-------- Source data --------

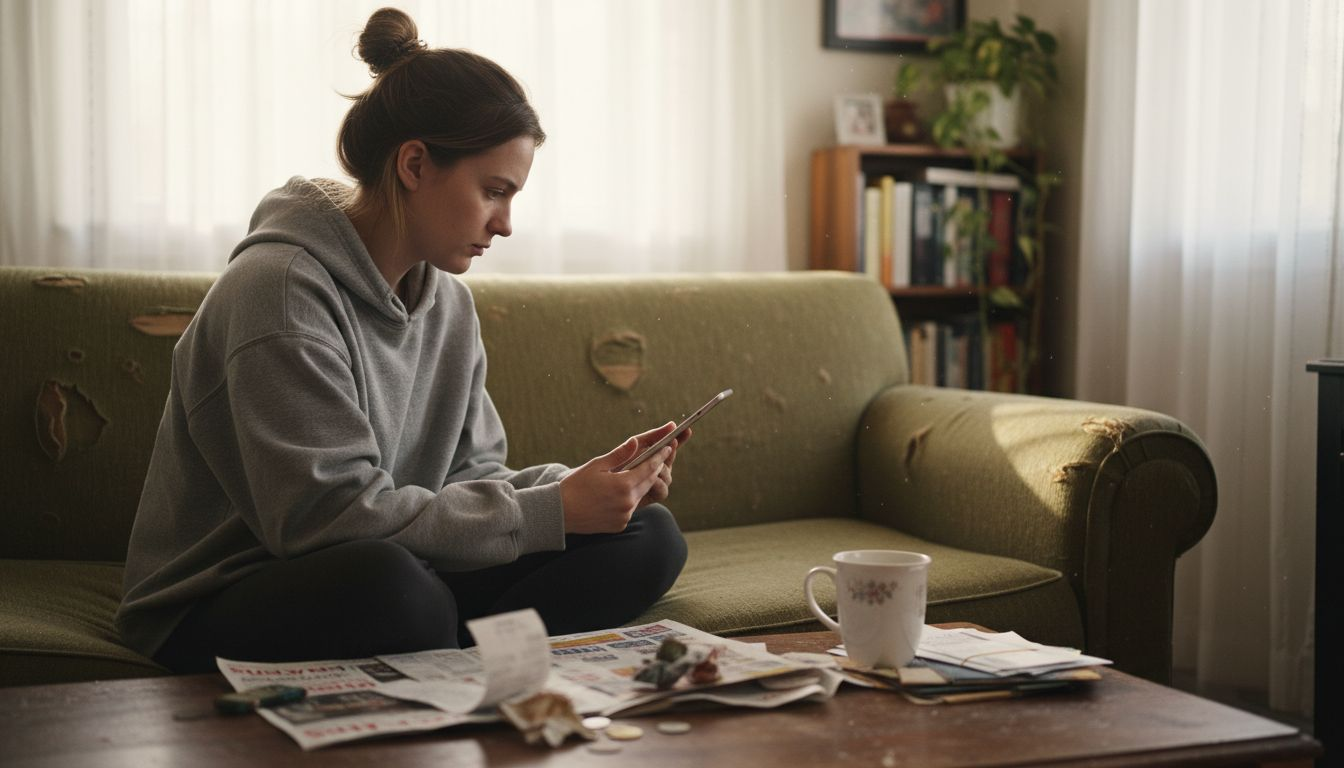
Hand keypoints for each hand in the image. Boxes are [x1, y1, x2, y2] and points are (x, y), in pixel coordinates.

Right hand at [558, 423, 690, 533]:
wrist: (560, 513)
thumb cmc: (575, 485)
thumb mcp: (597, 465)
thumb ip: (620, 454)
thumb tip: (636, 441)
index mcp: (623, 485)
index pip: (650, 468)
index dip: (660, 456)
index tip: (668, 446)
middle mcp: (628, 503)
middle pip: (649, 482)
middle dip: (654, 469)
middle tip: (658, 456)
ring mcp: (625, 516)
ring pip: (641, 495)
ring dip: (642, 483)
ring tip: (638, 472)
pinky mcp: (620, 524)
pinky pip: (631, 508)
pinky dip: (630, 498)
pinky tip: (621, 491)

--------
-------- Source data --------

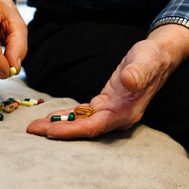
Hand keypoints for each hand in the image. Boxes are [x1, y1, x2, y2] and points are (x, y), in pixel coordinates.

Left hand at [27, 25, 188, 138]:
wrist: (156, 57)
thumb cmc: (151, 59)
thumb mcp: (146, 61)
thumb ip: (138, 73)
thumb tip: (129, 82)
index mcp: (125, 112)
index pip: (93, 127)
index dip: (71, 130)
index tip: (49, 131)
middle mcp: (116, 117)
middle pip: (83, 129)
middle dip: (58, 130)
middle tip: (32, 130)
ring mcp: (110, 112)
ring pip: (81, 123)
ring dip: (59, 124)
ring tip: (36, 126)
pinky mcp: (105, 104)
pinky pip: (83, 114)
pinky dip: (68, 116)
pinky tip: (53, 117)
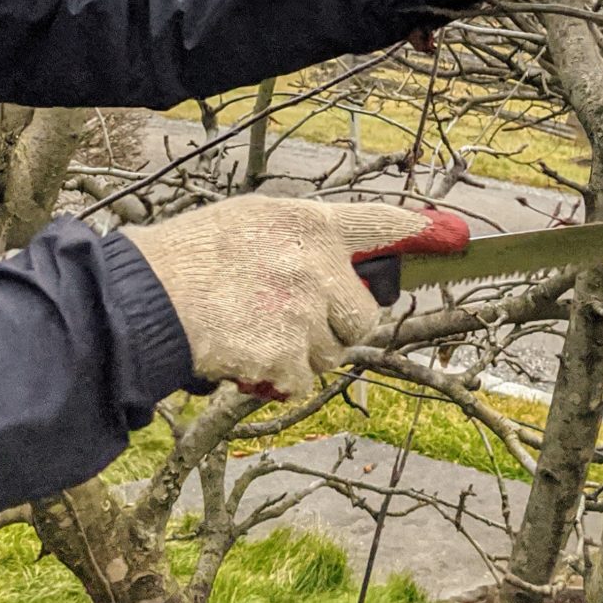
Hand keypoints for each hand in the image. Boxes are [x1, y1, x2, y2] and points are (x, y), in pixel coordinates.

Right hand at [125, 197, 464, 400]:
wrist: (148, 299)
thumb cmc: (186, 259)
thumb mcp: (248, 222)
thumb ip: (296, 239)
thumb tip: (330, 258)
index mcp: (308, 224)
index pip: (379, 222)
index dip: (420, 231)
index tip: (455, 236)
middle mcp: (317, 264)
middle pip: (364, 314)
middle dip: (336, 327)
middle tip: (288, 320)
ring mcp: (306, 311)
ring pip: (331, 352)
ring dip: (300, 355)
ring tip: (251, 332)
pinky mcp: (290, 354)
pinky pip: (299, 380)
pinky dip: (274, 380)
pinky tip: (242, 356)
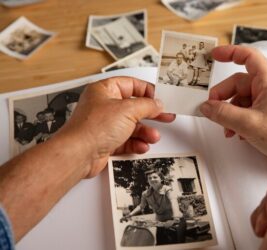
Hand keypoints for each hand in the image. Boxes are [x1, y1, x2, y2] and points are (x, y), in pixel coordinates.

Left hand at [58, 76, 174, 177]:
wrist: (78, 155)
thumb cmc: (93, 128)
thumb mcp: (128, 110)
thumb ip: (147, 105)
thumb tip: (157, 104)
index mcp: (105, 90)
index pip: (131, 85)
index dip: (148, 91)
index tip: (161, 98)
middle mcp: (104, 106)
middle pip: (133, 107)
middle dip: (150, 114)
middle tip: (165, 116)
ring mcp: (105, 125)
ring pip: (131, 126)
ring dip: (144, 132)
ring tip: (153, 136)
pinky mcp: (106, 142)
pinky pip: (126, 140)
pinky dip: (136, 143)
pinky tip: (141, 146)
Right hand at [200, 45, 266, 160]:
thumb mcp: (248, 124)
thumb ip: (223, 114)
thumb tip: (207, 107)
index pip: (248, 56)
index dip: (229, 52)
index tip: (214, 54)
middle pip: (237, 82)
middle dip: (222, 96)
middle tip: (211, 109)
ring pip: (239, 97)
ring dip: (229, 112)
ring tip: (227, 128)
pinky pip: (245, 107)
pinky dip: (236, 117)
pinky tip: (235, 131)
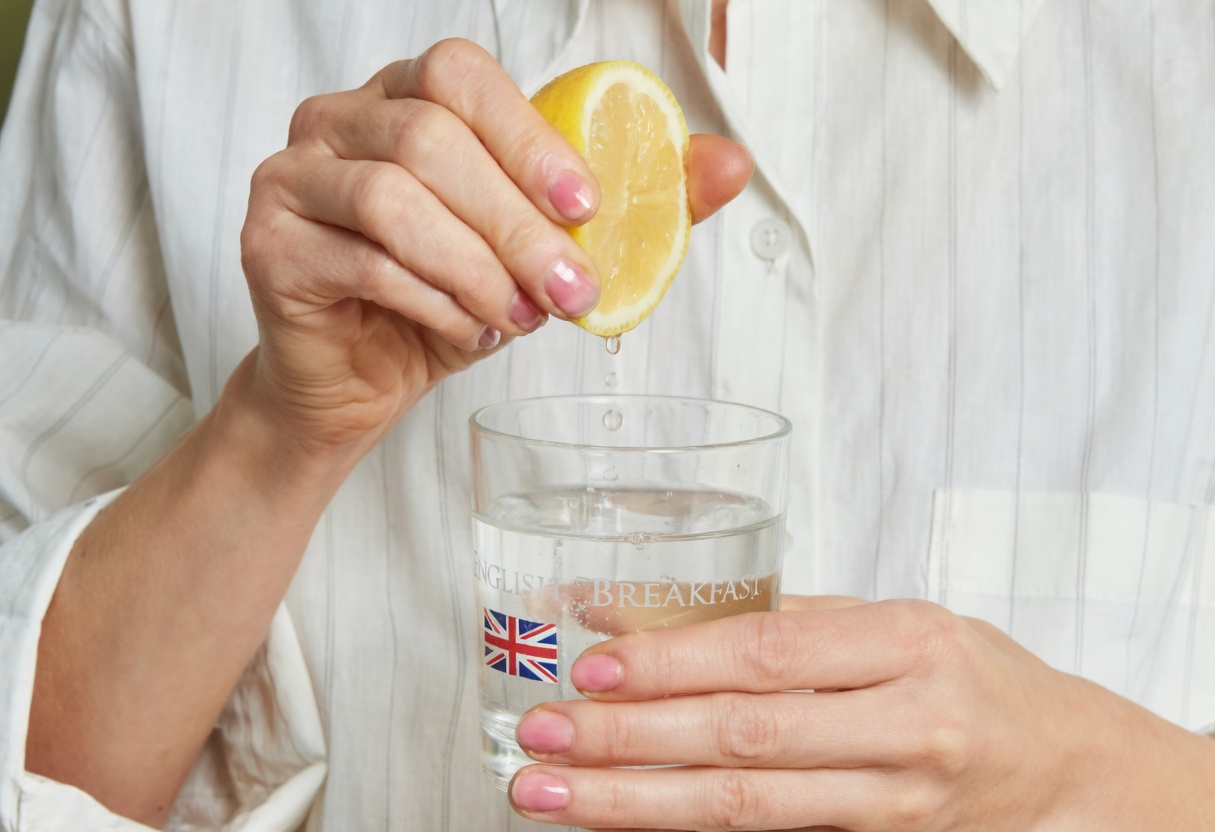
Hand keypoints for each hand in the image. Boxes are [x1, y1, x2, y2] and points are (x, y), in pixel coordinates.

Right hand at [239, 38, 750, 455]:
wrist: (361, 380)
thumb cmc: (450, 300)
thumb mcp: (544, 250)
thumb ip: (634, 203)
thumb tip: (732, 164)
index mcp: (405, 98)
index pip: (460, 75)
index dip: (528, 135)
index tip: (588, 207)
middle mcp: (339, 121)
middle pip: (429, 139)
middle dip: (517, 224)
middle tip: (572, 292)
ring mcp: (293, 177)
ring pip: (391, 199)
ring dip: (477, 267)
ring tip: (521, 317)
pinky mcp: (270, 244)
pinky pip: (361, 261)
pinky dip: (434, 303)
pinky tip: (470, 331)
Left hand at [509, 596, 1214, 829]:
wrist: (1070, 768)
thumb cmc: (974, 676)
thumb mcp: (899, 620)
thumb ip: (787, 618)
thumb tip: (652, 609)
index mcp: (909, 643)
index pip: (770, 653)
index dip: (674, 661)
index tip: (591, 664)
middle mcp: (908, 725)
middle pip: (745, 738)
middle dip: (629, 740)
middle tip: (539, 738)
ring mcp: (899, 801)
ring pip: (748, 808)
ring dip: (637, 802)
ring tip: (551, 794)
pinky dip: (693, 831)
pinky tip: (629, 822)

--------
-------- Source data --------

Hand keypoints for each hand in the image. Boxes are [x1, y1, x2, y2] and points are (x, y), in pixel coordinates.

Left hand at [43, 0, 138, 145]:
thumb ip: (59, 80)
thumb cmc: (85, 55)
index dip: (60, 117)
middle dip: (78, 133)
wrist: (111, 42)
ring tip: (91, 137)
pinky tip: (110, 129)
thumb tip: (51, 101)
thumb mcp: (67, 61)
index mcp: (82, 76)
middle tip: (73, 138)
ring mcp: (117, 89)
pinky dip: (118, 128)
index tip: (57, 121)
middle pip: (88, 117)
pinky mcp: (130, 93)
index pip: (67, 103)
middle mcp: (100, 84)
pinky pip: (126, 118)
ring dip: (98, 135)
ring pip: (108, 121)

--------

> **What you are asked to do**: Find all lines holding the word "wrist" in the records above and copy them.

> **Exercise response**:
wrist: (560, 513)
wrist: (156, 57)
wrist: (148, 299)
wrist: (78, 155)
wrist: (361, 380)
wrist: (1070, 768)
wrist: (111, 42)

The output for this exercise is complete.